* Actions to take:
**a)** In the passage on Japanese corporate investment, reproduce the section that opens with the words containing "So why have" and closes with "a weaker yen?".
**b)** According to the passage on Japanese corporate investment, by how much did private non-residential investment fall year on year in the Q2 GDP figures?
**c)** Carry on the passage on Japanese corporate investment from the point after its final sentence.

* Document excerpt:
■ ■ ■
In the absence of further growth in consumption, the other two major components of GDP that have the potential to take over and thus maintain positive growth for the economy as a whole, are government spending and private investment (particularly corporate investment). Unfortunately, given the Japanese government’s dismal fiscal situation (see our piece here), continuing with public sector spending (and thus also deficits to the tune currently 10% of GDP) is simply not sustainable for more than a couple of years. In other words, private investment has to take over as the driver of continued growth. There is also the risk of so-called ‘moral hazard’ from too much public spending (see out piece here).
Sadly, for the moment at least, there seems to be limited scope for an increase in corporate spending. The Q2 GDP figures reveal that private non-residential investment actually fell 4.5% YoY, which is quite an unpleasant surprise, especially considering the very large jump in corporate profits being reported at the moment (in the order of 100% YoY across the companies listed on the TSE).
Clearly, the fall in the Yen and the resultant increase in corporate profits has not yet persuaded companies to invest in new equipment. The government is mulling over a plan to incentivise companies to increase investments through tax breaks, but one has to wonder how effective that is going to be, for the simple reason that corporate Japan has been flush with cash for years and so presumably would already have increased their investment spending if they had deemed it necessary or beneficial to do so. The fact that this has not happened, seems to indicate to NipponMarketBlog that from a business management point of view there simply is not currently a perceived requirement to increase investment, and no amount of tax breaks are going to change that – at least not in a meaningful way.
So why have companies not invested more given that the Japanese economy is picking up? There could be several reasons for this. Firstly, corporate Japan is inherently very conservative, and one does not usually see large scale investments unless there is an obvious opportunity presenting itself. Secondly, corporate Japan has suffered from overcapacity in many sub-sectors (which is partly the reason for the prolonged period of deflation), and so the economic rationale for further investments is tenuous at best. Secondly, could it be that corporate Japan as a whole is still not buying in to Abenomics, possibly because they realize that they growth in profits that they have already experienced is to a large extent the result of the accounting effect of a weaker yen?
■ ■ ■
Saved data entries:
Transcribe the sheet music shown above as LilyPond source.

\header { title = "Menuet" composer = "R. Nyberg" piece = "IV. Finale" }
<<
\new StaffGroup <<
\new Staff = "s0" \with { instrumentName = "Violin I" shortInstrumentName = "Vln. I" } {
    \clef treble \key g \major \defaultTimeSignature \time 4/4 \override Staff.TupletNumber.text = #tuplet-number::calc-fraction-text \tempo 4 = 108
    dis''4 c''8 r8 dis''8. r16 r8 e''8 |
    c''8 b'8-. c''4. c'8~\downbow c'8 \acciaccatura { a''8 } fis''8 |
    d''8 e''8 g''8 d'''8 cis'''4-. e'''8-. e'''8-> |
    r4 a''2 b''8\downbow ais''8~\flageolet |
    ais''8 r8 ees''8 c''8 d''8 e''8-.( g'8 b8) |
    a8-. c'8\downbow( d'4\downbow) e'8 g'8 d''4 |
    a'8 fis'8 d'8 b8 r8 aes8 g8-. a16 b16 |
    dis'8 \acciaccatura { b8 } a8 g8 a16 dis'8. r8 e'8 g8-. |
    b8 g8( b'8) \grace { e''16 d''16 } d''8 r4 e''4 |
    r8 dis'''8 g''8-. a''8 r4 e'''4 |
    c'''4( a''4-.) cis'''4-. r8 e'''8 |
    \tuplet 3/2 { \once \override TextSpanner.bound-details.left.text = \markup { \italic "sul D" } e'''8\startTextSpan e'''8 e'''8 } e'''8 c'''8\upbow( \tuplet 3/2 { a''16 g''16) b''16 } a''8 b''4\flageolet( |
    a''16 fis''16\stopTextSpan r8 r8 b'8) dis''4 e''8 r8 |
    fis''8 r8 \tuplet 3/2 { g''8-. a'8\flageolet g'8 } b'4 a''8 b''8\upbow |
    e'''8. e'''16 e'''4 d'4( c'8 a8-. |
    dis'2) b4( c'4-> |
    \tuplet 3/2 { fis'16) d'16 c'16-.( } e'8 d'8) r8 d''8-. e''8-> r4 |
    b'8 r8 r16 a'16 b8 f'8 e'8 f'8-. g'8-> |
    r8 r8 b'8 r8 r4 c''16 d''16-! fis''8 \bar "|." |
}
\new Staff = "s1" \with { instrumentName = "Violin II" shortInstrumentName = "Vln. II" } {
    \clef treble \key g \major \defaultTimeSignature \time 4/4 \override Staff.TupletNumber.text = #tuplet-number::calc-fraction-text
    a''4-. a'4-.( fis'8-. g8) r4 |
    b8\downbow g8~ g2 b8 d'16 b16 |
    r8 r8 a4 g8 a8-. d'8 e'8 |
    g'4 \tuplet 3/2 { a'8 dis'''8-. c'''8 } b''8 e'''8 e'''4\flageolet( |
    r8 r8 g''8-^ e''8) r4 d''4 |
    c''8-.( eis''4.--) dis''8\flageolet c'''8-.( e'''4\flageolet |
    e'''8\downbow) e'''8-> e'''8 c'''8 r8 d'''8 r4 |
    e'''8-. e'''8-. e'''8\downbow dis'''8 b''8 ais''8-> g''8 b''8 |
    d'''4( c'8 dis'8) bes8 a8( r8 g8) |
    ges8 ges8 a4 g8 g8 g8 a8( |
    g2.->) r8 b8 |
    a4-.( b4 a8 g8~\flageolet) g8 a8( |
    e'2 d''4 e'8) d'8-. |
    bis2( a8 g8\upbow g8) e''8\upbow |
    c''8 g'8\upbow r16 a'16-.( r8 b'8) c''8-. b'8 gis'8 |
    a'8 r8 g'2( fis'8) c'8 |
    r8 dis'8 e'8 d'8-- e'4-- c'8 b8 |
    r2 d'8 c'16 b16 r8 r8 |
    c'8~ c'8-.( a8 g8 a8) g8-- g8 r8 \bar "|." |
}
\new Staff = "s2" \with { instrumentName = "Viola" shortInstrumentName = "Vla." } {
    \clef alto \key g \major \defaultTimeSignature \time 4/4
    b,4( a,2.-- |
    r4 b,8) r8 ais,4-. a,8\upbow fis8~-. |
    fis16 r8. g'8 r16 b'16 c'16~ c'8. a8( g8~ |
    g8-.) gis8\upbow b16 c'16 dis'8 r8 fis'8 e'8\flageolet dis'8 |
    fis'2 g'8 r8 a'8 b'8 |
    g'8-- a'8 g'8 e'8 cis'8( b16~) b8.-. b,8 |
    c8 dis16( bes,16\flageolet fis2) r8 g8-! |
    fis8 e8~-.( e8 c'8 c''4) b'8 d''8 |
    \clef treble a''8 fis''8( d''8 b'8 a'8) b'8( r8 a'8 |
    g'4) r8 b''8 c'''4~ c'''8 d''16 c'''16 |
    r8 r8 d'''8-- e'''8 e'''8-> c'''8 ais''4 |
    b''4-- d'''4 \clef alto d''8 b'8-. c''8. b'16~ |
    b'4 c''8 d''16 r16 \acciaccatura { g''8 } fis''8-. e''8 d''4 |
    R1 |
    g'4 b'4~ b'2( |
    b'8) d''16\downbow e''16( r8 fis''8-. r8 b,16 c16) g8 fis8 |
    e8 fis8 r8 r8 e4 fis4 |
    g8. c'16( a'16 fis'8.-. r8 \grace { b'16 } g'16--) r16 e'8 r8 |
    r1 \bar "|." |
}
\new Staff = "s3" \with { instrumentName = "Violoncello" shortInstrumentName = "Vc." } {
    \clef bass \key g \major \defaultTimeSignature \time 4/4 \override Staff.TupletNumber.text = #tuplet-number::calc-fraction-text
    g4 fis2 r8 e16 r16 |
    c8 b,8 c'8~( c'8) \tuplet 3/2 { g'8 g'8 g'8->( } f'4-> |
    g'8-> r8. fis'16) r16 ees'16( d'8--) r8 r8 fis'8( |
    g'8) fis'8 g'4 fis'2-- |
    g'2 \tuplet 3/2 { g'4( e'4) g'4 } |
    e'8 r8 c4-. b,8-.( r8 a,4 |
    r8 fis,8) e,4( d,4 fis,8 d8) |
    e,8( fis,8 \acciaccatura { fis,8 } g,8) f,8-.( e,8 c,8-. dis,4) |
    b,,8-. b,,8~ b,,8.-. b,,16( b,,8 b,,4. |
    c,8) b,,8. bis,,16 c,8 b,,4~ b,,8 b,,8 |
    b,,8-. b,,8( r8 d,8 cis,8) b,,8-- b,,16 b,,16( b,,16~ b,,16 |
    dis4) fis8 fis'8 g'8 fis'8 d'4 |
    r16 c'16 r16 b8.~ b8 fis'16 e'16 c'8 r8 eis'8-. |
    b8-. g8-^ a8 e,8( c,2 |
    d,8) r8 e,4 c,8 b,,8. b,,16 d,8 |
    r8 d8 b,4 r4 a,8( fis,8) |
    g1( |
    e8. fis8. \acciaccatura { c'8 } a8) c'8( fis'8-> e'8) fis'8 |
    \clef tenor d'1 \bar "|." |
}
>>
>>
■ ■ ■
* Numbered responses:
**a)**
So why have companies not invested more given that the Japanese economy is picking up? There could be several reasons for this. Firstly, corporate Japan is inherently very conservative, and one does not usually see large scale investments unless there is an obvious opportunity presenting itself. Secondly, corporate Japan has suffered from overcapacity in many sub-sectors (which is partly the reason for the prolonged period of deflation), and so the economic rationale for further investments is tenuous at best. Secondly, could it be that corporate Japan as a whole is still not buying in to Abenomics, possibly because they realize that they growth in profits that they have already experienced is to a large extent the result of the accounting effect of a weaker yen?

**b)** It fell 4.5% year on year.

**c)**
Either way, it is NipponMarketBlog’s view that the government will struggle to materially affect any meaningful change in corporate capital spending behavior, especially if they now begin to find themselves under pressure to increase employee salaries and bonuses because of inflation beginning to turn positive.
Any decision on the part of corporate Japan to increase spending has to come from within, and it has to be the result of decisions about returns on invested capital, which in turn will be based on confidence in the sustainability of the domestic recovery and the strength of the global economy. Time will tell whether corporate Japan eventually steps up and starts investing again, but there is no doubt that without an increase in investment, Japan’s apparent revitalization could be at risk of failing.
Finally, we present the view of the level-headed HSBC strategist Garry Evans, who appeared on Bloomberg TV and among other things discusses the idea of a very incremental increase in the consumption tax, which NipponMarketBlog finds an infinitely more sensible idea than the currently proposed two-stage doubling next year from 5% to 10%. The last thing the government would want at this point in time is to risk derailing the recovery in consumption by slapping the consumers with a higher sales tax that may well decrease their propensity to spend, especially if wages do not keep up with increases in prices.